Con 40 años, Joan Carles es un agricultor relativamente joven. Cuenta no haberse planteado nunca si sus hijos le darán el relevo como agricultores: «Si quieren, sí». Es un cambio respecto a generaciones anteriores, donde llegaron a abundar las respuestas negativas. Pero persiste un poso. Joan Carles tiene un hermano, que se llama Josep Maria y estudió ingeniería agrónoma. Trabaja de funcionario de prisiones en Lleida. Cuentan que hizo muy bien en tomar ese camino profesional.


Renovar el acuerdo
Los precios de las lonjas y de las grandes empresas, las ayudas de Bruselas o las prioridades en el reparto de los fondos del Programa de Desenvolupament Rural (PDR) que gestiona la Generalitat de Catalunya están ahí, pero son sólo ingredientes. Una gran idea es la que reunirá el próximo sábado en Barcelona sectores tan diversos como el del arroz, los frutos secos, la leche o la cría de cerdos: «renovar el acuerdo de la sociedad con el campo».

Lo cuenta Joan Caball, coordinador nacional de Unió de Pagesos, que explica que «queremos reclamar que hacemos una función importante en el país, proporcionando alimentos en cantidad y calidad, estando en el territorio y ayudando al equilibrio del propio país».

En su opinión, el acuerdo social entre quienes se dedican a la agricultura y quienes no (que hoy son la mayoría de la población en Catalunya), pasa por un momento de crisis que se ha acentuado en los últimos años con la invasión irrespetuosa de los espacios agrícolas por parte de ciudadanos desinformados y desconcienciados.

El boom del excursionismo a destajo, sin la más mínima preparación –que ha llevado, por ejemplo, a que se disparen año tras año los operativos de rescate de senderistas inconscientes que se suben a montañas con el equipo de ir a las clases de zumba–, también ha hecho estragos en el campo. «En época de setas –ejemplifica Joan Caball–, la sociedad ha de entender que detrás de un cable, en ese campo hay vacas, y que no puedes retirarlo para aparcar el coche, porque se escaparán».

«Han de ser conscientes –prosigue– de que coger unos pocos frutos de un árbol al lado de una carretera sí tiene consecuencias para el agricultor que ha estado trabajando con él todo el año, y que hay que respetar a la gente que vive allí y trabaja de ello».

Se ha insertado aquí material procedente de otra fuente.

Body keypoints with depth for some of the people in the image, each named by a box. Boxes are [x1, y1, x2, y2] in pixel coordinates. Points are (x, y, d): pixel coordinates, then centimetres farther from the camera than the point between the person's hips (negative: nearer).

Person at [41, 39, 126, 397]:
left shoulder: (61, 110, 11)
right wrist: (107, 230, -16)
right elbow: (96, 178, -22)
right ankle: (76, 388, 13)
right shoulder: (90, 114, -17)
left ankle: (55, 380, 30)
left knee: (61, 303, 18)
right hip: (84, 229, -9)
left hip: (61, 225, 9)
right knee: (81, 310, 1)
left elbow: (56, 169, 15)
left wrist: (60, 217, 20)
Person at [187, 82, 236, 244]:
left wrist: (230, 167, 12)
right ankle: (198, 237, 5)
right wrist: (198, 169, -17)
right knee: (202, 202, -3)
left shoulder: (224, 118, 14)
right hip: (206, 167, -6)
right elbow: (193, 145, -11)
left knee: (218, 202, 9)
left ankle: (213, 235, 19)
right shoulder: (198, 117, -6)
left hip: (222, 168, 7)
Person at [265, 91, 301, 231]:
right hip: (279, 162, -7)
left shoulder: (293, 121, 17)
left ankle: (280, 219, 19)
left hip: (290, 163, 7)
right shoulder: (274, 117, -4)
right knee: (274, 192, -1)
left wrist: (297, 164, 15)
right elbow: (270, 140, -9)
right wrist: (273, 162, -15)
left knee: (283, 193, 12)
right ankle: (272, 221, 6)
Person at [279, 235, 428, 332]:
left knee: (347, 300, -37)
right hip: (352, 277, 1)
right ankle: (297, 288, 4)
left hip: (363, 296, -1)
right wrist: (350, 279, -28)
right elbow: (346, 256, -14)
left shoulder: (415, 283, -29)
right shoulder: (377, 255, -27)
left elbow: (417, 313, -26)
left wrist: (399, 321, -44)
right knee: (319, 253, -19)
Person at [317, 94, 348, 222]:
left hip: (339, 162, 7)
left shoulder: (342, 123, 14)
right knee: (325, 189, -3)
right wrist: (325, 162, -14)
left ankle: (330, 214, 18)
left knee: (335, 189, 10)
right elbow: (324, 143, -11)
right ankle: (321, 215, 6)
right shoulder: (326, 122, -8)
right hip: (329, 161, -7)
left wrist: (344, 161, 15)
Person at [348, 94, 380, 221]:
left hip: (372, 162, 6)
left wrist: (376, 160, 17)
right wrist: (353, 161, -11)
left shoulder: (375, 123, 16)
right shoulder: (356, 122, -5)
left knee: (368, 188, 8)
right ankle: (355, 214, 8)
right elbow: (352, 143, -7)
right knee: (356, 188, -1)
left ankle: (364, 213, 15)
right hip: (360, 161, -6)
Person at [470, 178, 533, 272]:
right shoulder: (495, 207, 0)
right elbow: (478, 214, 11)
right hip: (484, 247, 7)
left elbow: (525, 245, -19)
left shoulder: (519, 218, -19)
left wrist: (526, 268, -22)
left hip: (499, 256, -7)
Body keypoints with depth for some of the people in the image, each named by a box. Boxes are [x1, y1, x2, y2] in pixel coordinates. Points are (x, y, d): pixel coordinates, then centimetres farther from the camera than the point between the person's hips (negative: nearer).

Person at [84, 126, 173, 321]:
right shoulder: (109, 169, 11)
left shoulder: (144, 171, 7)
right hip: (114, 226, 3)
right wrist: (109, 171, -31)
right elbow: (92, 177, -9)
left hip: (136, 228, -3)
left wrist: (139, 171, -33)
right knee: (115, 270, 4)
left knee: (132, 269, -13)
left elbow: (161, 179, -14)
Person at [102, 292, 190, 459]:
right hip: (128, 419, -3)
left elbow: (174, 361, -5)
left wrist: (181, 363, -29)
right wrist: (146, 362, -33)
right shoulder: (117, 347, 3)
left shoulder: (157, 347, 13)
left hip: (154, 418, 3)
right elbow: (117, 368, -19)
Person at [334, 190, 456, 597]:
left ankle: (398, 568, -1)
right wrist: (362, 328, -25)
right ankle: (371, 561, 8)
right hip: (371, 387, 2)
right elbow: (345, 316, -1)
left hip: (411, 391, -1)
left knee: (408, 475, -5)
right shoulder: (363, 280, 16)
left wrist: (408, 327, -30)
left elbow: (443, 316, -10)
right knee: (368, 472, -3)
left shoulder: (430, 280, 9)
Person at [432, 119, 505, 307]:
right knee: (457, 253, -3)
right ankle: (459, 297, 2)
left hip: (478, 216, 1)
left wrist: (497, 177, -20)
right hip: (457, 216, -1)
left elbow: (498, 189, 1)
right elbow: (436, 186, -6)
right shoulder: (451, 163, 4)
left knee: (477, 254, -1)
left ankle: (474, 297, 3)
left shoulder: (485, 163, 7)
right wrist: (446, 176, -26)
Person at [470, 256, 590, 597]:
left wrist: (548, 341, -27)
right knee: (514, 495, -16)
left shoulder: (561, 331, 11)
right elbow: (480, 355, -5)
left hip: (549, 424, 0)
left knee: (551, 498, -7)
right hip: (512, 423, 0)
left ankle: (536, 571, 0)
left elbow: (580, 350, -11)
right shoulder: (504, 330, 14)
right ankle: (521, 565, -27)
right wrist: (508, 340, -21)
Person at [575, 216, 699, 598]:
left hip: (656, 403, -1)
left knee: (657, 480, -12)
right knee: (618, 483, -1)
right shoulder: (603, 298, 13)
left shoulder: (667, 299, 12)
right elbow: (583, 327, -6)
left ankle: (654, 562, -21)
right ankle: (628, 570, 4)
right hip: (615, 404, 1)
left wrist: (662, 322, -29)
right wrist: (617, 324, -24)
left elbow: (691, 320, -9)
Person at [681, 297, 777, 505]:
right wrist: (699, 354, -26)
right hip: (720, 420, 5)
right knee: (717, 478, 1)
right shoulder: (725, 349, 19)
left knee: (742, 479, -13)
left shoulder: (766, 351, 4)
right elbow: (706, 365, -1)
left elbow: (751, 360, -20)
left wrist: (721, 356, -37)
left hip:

«Hoy –añade– tenemos una concepción del país muy de salir, de caminar, de ir en bicicleta... Tenemos que ser capaces de compartir ese espacio de una manera razonable, lógica, respetuosa». En su opinión, la única medida efectiva para ordenar esos usos del espacio agrícola es la aprobación por parte de la Generalitat de Catalunya del Pla Sectorial Agrari. «Hay planes directores para aeropuertos, para espacios naturales... pero ninguna ley para los espacios agrarios».

Mientras tanto, toca acercarse a esa sociedad a la que sienten viviendo de espaldas a su mundo, y que para muchos de ellos sólo se acerca al entorno agrícola como un espacio de recreo en el que hay unos agricultores a los que apenas se distingue del paisaje, tomados por muchos como figurantes.


‘Benvinguts a Pagès’
Iniciativas como Benvinguts a Pagès–organizada por primera vez el año pasado por la Generalitat de Catalunya e inspirada en el modelo francés de relación entre el mundo agrícola y el mundo urbano–, donde las explotaciones agrícolas abrían sus puertas a los ciudadanos para explicarles su realidad, pueden ser una vía de acercamiento.

Joan Caball admite que la receptividad que tienen los agricultores franceses para abrir sus casas a los forasteros no se da en la misma medida en Catalunya, pero añade que tampoco el conocimiento, el interés, el aprecio y el respeto que tiene el ciudadano medio francés por su paisaje agrícola, sus productos y la gente que vive en él es el mismo aquí.

«Tiene que haber cambios por ambos lados. Debería haber más tolerancia por parte de todos, en ser más abiertos y en ser conscientes de que no puedes pasear por donde te plazca. Se trata de despertar y poner un poco por parte de todos», resume Caball.